# DOCUMENT SECTION
The first rainbow with the Egg Head Scud, the fight almost over.
A chunky fish, just over 19 inches and just under three pounds. You can tell this is a hatchery fish by the missing pectoral fins.
The holographic dubbing really sparkles blue when it's wet.
I am pretty pleased that I was able to catch a fish in a lake I had never fished when no-one else was catching fish.
Tying The Egg Head Scud
Materials
Hook No. 10 curved pupa hook
Thread 70 denier
Tail died mallard, wood duck or Guinea fowl chest feather
Body black rabbit
Rib copper or black wire
Back scud back film, mottled black
Legs mallard wood duck or Guinea fowl chest feather and holographic dubbing
Egg med. to small dark red chenille
The hook is dressed around the curve and four or five feather fibers are tied in for the tail.
A four inch piece of copper wire and the scud back film is tied in.
Next, spin on some black rabbit dubbing fur. Scud colors change from area to area so change your materials to match.
wrap the dubbing leaving about 1/3 of the hook shank free.
Turn the hook up-side-down, tie in the legs, in two places under the belly of the scud. I mixed the feather fibers and the holographic dubbing. It gives the scud an iridescent blue color.
Turn the scud back over, pull the scud back film over to cover the top of the body, tie it down at the end of the dubbing.
Wrap the copper wire around the body of the scud to form even segments. Use a dubbing needle to free leg fibers and dubbing from the wire as you wrap it. Tie it off and clip it.
Tie in the red chenille.
Form the egg with two wraps of the chenille, tie it down and clip it.

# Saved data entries
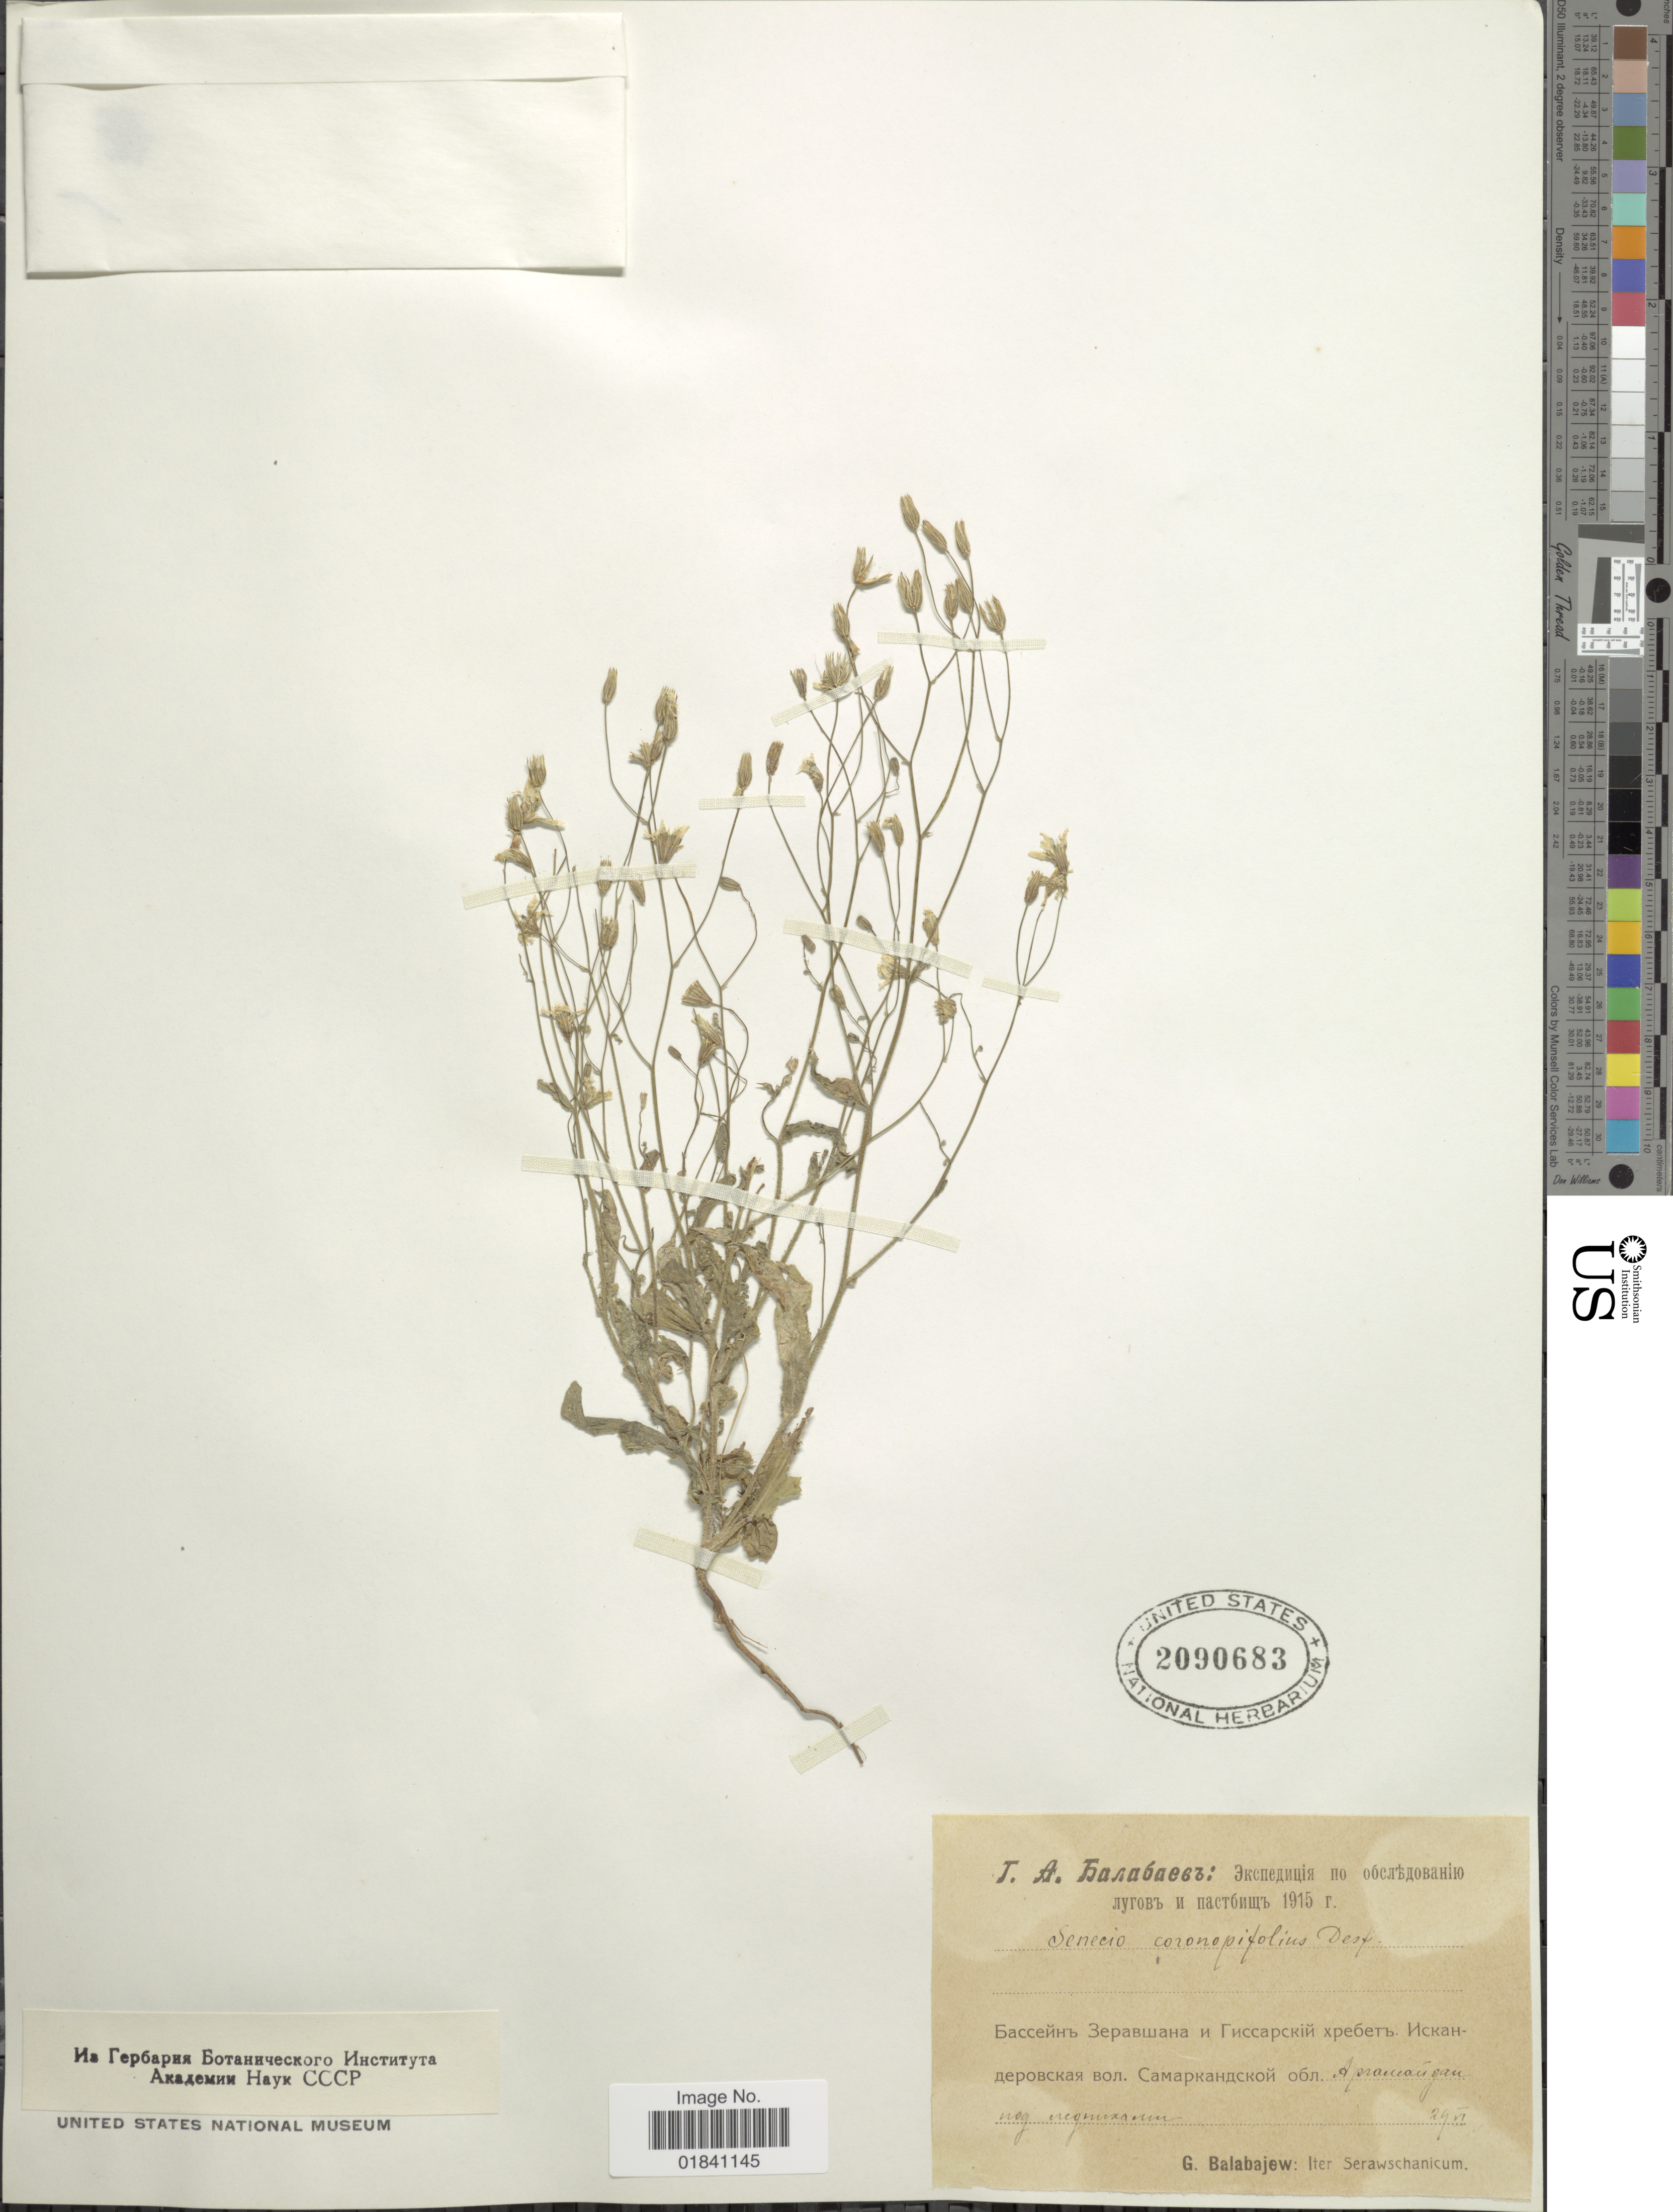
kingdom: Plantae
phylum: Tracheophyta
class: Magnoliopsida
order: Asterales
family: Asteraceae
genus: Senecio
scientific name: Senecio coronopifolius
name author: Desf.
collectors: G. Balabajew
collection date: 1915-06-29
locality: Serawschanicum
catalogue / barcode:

# THE TASKS
A. Name each part of the fly that the materials list in the Egg Head Scud piece gives a material for.
B. Write the next part of the Egg Head Scud piece, starting after its final sentence.
This material has nothing to do with the Egg Head Scud piece.

# RESPONSES TO THE EXERCISE
A. Hook, thread, tail, body, rib, back, legs, egg

B.
Whip finish the fly and cement the head.
Close cousin to the Egg Head Scud, the Egg Butt Scud is tied the same way as the egg headed relative, except the egg is tied in before the body. The nymphs are done the same way, just add an egg to your favorite nymph pattern, I tied some eggs in at the head and some at the butt.
Some Egg Heads and some Egg Butts with a penny for scale.
Mike and I are leaving on a float trip of the lower Gulkana in a couple of days, I plan to really give the Egg Butts and Egg Heads a work out on rainbows and grayling. I also tied some flies for reds and kings.
Red salmon flies.
King salmon flies.
We've been making our own fly boxes with old VCR tape cases and weather stripping, they work really well.
The really interesting thing about these interior Alaska lakes is how much these fresh water snails are used for food by large rainbows. The last two I kept both had stomachs and digestive tracts full of them. This is about one third of the snails I found in one trout. It may sound a little funny, but I think I will try a fly pattern that imitates this food source.